All output files, including the large insert BAM files, filtered coverage and annotation files (where available), and mapped distance and position summaries for the parasite dataset, are available on Zenodo.
Next steps
We’ve decided not to use this approach to pursue identifying dsDNA cargo in virus-like particles any further. Still, we believe our workflow is generally helpful for finding circular DNA across organisms. For researchers studying parasitoid wasps, whether for use as pest control or for more general ecological and evolutionary biology research, our method appears to reliably identify circularized and packaged DNA without needing to sequence virus-like particles. For scientists studying circular DNA more broadly or in specific target organisms, this workflow could be implemented to look for similar patterns of larger-than-expected mapped distances between paired reads. If you decide to use this workflow, we'd enjoy hearing how it goes here or on GitHub.
Watch a video tutorial on making a PubPub account and commenting. Feel free to add line-by-line comments anywhere within this text, provide overall feedback by commenting in the box at the bottom of the page, or post about this work on social media. Please make all feedback public so other readers can benefit from the discussion.

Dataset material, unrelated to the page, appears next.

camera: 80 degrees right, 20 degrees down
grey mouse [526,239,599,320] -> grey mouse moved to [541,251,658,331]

Thank you for the insightful perspective on discovering circular DNA using short-read sequencing data. Inspired by genetic anomalies in parasitic organisms, you developed a novel tool to identify circular DNA structures by detecting unusual gaps in sequencing data.
While the approach represents a notable step forward, it raises intriguing questions about its broader implications and potential limitations. The reliance on short-read sequencing data and computational analysis for identifying circular DNA marks a shift from traditional wet-lab methods. Still, it also introduces challenges related to false positives and the need for manual validation.

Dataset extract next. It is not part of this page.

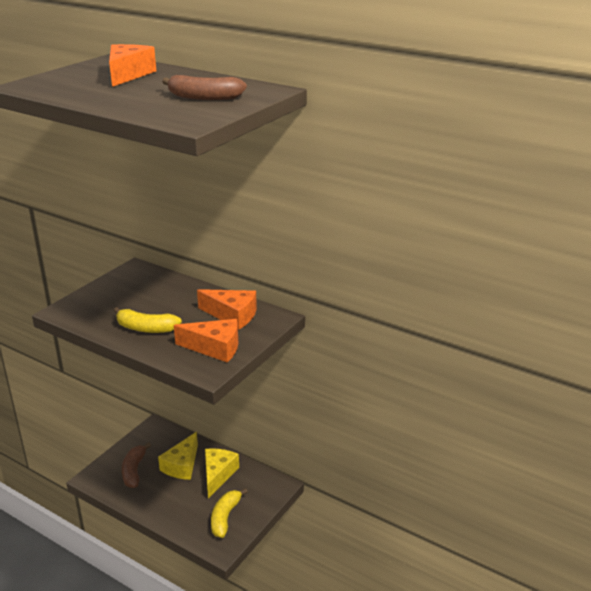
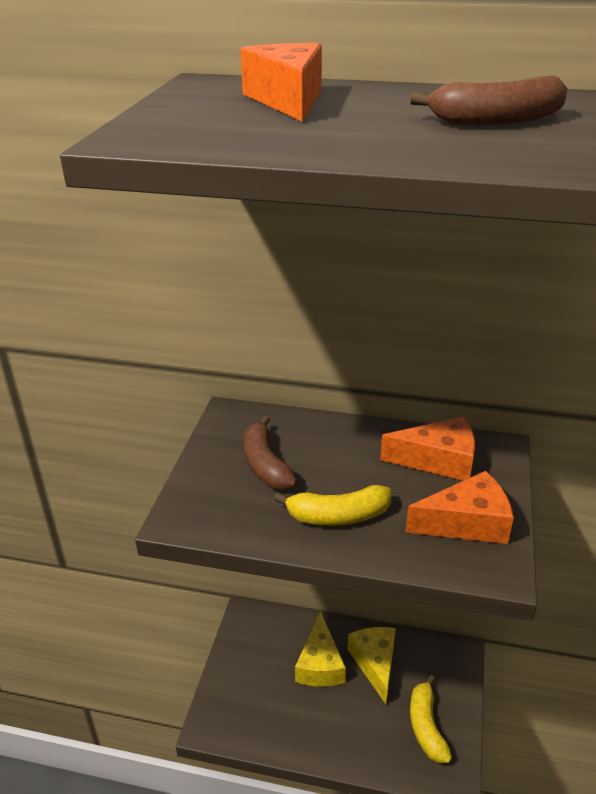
camera: 20 degrees left, 5 degrees up
brown banana [122,442,151,488] -> brown banana moved to [244,416,297,490]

Given that the method is designed to work with standard short-read data, it is crucial to understand how its accuracy holds up across various types of genomes, especially those with complex or poorly annotated structures. This understanding is key to the method's successful application in diverse genetic research.
Another dimension worth exploring is the application of this method to study the functional implications of circular DNA in parasitic organisms. Circular DNA could play roles beyond gene delivery, potentially influencing pathogenicity, host interactions, or evolutionary strategies. Understanding these functions could open new avenues for targeted therapies or interventions in parasitic diseases.
Adair L. Borges:
Thanks for your comment and your interest in this work. While we are not following up on this work ourselves, we hope it gives other researchers the tools to explore this phenomenon more. If you are interested in using it in your own research, please let us know if you have any questions. We would love to hear about how it goes!